> Directions
A verbatim transcript of the data below is required, images omitted.

> Provided entries
■ ■ ■ ■ ■ ■ ■

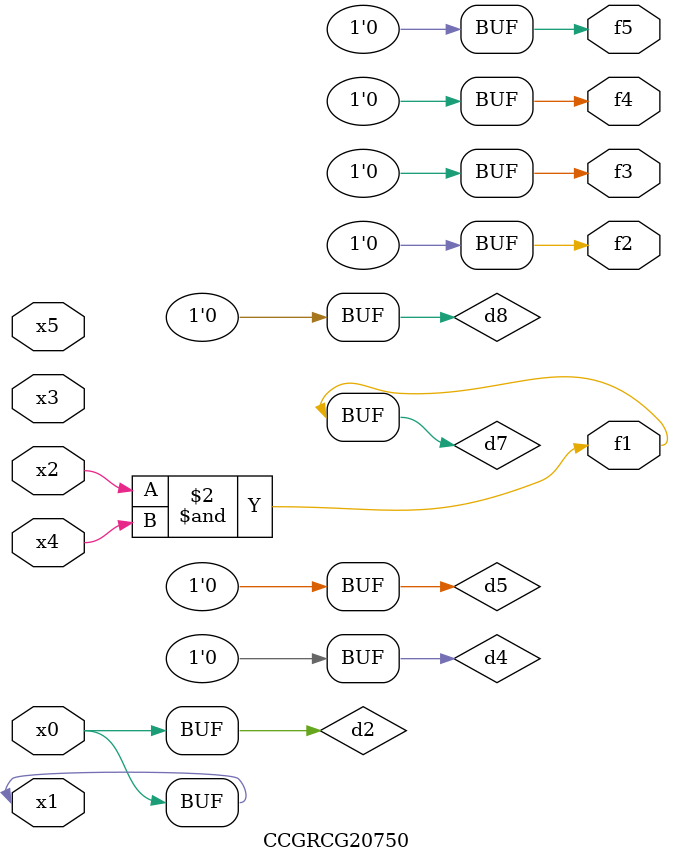
<source format=v>
module CCGRCG20750(
	input x0, x1, x2, x3, x4, x5,
	output f1, f2, f3, f4, f5
);

	wire d1, d2, d3, d4, d5, d6, d7, d8, d9;

	nand (d1, x1);
	buf (d2, x0, x1);
	nand (d3, x2, x4);
	and (d4, d1, d2);
	and (d5, d1, d2);
	nand (d6, d1, d3);
	not (d7, d3);
	xor (d8, d5);
	nor (d9, d5, d6);
	assign f1 = d7;
	assign f2 = d8;
	assign f3 = d8;
	assign f4 = d8;
	assign f5 = d8;
endmodule

</source>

■ ■ ■ ■ ■ ■ ■

> Written response
<source format=v>
module CCGRCG20750(
	input x0, x1, x2, x3, x4, x5,
	output f1, f2, f3, f4, f5
);

	wire d1, d2, d3, d4, d5, d6, d7, d8, d9;

	nand (d1, x1);
	buf (d2, x0, x1);
	nand (d3, x2, x4);
	and (d4, d1, d2);
	and (d5, d1, d2);
	nand (d6, d1, d3);
	not (d7, d3);
	xor (d8, d5);
	nor (d9, d5, d6);
	assign f1 = d7;
	assign f2 = d8;
	assign f3 = d8;
	assign f4 = d8;
	assign f5 = d8;
endmodule

</source>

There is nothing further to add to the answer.